Full, I drove over to the convention center and parked in one of the few available spots. Inside, I found a virtual wonderland: Vendors, writers, workshops, famous actors selling pictures and autographs, VHS tapes and DVDs for sale, tables laden with books from a thousand different indie publishers. The place was packed with thousands of fans perusing the stalls and tables, some of them dressed like famous movie villains: Leatherface in a yellow apron; Michael Meyers in his converted Captain Kirk mask; Freddy Krueger in a red-and-green striped sweater.

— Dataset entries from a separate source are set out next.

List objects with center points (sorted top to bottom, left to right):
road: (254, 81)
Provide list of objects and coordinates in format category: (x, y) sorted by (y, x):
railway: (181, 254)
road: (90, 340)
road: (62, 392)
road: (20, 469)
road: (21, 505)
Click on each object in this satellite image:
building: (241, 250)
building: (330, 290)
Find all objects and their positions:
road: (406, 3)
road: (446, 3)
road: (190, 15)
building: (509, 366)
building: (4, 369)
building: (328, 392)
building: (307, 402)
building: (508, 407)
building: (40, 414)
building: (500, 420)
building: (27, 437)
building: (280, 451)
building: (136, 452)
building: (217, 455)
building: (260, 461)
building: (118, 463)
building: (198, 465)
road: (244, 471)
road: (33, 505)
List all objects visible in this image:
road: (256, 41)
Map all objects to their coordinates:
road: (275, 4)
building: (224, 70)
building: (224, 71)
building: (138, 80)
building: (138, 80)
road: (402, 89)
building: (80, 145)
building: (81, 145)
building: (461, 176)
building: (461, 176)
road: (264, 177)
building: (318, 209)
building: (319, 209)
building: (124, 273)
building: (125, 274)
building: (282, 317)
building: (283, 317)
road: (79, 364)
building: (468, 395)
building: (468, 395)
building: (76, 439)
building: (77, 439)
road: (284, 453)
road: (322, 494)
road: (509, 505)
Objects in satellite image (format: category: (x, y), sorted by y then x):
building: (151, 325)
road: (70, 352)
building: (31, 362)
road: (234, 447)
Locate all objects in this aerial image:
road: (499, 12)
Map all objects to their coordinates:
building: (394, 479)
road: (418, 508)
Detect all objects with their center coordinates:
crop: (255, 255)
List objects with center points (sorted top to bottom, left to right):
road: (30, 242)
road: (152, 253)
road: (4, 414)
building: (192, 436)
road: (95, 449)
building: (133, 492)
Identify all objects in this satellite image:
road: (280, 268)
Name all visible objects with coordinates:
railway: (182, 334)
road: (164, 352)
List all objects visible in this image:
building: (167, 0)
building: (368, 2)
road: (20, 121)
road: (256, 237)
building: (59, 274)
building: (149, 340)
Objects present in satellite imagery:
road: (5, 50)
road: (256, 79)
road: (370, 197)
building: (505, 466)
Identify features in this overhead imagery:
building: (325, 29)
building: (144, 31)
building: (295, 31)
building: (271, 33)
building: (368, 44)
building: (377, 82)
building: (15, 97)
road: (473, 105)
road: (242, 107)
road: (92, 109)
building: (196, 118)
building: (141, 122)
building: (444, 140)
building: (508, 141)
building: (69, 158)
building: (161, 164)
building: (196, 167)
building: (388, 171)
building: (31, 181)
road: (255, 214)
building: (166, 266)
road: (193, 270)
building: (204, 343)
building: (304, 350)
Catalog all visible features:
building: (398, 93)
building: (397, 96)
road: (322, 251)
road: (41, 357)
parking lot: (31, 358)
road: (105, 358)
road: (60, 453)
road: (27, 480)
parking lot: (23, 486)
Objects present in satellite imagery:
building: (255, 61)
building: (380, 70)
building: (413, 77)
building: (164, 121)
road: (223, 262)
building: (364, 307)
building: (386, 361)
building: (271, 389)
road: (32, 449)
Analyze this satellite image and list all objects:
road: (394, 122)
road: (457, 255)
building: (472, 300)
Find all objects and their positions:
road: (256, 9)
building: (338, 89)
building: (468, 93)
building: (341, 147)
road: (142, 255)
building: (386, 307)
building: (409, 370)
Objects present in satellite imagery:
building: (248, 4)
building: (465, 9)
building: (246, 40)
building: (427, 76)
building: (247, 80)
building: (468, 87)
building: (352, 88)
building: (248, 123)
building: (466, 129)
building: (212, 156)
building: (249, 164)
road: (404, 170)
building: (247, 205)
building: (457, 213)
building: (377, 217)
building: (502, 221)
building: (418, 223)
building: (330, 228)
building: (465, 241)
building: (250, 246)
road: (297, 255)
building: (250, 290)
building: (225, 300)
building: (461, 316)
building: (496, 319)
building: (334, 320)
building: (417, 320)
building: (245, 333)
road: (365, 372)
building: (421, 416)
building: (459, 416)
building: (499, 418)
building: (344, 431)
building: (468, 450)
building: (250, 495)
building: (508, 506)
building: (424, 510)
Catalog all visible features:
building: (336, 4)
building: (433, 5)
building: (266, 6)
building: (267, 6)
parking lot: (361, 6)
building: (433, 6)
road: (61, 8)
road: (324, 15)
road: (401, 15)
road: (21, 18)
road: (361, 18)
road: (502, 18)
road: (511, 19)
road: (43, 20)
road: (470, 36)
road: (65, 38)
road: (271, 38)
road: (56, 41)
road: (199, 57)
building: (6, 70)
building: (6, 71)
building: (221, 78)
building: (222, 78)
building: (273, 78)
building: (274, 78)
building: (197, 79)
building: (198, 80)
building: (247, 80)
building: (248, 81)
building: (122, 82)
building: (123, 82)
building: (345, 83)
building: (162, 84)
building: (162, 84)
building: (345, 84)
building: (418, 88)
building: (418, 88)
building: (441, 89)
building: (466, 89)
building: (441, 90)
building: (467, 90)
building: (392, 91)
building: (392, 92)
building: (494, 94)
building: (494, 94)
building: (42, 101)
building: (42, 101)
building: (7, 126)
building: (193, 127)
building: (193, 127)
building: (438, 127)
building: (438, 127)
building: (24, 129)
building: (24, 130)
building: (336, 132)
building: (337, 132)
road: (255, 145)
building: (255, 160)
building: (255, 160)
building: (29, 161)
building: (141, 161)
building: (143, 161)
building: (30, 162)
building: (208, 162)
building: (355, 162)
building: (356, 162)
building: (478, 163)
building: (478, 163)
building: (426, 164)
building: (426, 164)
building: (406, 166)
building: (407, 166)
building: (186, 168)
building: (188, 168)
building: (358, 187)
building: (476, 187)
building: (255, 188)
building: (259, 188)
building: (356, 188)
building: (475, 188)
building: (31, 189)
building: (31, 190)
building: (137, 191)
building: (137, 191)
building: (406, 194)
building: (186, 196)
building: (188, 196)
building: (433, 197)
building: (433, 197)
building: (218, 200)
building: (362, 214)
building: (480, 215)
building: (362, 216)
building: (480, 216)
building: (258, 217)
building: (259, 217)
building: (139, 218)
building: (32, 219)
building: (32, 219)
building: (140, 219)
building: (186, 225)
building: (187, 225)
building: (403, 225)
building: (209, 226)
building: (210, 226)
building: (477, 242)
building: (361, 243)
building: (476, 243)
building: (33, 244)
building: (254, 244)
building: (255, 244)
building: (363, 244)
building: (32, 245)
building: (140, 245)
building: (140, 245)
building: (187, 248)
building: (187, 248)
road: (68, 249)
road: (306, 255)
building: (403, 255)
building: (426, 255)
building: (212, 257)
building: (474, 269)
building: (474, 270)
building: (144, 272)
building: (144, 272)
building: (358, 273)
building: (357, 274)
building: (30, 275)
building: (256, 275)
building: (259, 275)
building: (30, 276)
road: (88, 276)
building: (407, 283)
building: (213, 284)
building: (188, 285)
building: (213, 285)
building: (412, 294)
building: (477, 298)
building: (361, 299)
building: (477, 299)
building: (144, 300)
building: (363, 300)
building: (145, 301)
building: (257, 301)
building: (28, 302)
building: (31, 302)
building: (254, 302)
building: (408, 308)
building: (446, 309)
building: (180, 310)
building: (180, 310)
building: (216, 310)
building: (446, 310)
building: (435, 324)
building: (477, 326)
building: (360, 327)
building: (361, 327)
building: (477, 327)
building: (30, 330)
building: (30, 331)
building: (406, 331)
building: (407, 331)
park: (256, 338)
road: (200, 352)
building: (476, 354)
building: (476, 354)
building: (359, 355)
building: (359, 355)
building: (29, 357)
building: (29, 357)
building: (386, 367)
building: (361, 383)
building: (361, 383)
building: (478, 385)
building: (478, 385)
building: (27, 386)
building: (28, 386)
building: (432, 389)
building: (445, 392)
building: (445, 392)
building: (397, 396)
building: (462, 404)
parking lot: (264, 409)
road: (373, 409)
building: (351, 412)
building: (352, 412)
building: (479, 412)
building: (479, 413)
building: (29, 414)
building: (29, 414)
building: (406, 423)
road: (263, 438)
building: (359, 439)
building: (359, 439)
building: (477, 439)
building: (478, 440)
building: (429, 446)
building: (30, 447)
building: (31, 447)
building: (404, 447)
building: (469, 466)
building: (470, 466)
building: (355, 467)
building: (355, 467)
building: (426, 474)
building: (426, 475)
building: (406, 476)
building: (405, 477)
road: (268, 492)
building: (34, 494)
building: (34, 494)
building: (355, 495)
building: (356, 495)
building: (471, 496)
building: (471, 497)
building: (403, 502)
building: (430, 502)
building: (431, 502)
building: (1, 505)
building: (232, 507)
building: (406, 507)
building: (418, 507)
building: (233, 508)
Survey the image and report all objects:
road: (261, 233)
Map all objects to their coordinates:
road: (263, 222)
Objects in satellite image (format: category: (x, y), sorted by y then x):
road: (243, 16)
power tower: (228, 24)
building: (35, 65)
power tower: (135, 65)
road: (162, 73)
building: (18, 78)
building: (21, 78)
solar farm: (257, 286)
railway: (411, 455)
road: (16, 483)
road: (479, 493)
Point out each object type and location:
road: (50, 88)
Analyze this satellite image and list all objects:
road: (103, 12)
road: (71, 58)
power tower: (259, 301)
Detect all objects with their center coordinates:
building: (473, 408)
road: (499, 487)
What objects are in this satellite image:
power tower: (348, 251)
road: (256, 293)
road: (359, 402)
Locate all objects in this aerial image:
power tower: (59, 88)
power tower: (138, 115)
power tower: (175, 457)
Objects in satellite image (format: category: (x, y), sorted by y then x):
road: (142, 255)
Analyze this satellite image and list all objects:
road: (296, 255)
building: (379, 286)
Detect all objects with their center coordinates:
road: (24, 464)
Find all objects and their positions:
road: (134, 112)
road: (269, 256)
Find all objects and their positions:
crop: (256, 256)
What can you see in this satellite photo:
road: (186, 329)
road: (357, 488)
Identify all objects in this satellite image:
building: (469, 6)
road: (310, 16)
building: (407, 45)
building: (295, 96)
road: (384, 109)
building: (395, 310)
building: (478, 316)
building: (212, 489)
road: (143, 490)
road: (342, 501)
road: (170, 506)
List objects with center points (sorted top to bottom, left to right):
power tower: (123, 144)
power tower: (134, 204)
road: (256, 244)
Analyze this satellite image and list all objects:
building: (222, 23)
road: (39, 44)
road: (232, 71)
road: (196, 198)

Logan's table was near the restrooms, across from Tom Savini's stall and just down from Richard Chizmar, editor of Cemetery Dance, the premier horror fiction magazine. When I came upon him, Logan was at rest, reading a dog-eared paperback copy of 'Salem's Lot. A few stragglers came to his table and scanned his wares before drifting off again; Logan made no attempt to engage them, so engrossed was he in the novel.

Having been friends with Logan on Facebook for several years (if you can really call that being "friends") I knew that he was an avid fan of Stephen King. King had always been one of my favorite writers as well, but Logan's interest in the man bordered on fanaticism. In 2014, he bought a gray cat and named it Winston Churchill ("Church for short") just like the cat in Pet Sematary. In 2015, he spent several months having an extravagant Dark Tower themed tattoo etched onto his back and chest. I can't remember how much he said he spent on it, but it was certainly several thousand. In 2016, he self-published a collection of short stories each named after a Stephen King novel (the first story being Carrie, and the next Salem's Lot, and so on). The stories were intensely original, marked by Logan's unique brand of dark humor and social observation, but I remember being taken aback by the titles. Ripping off every single book title Stephen King had ever used? Seemed...strange to me.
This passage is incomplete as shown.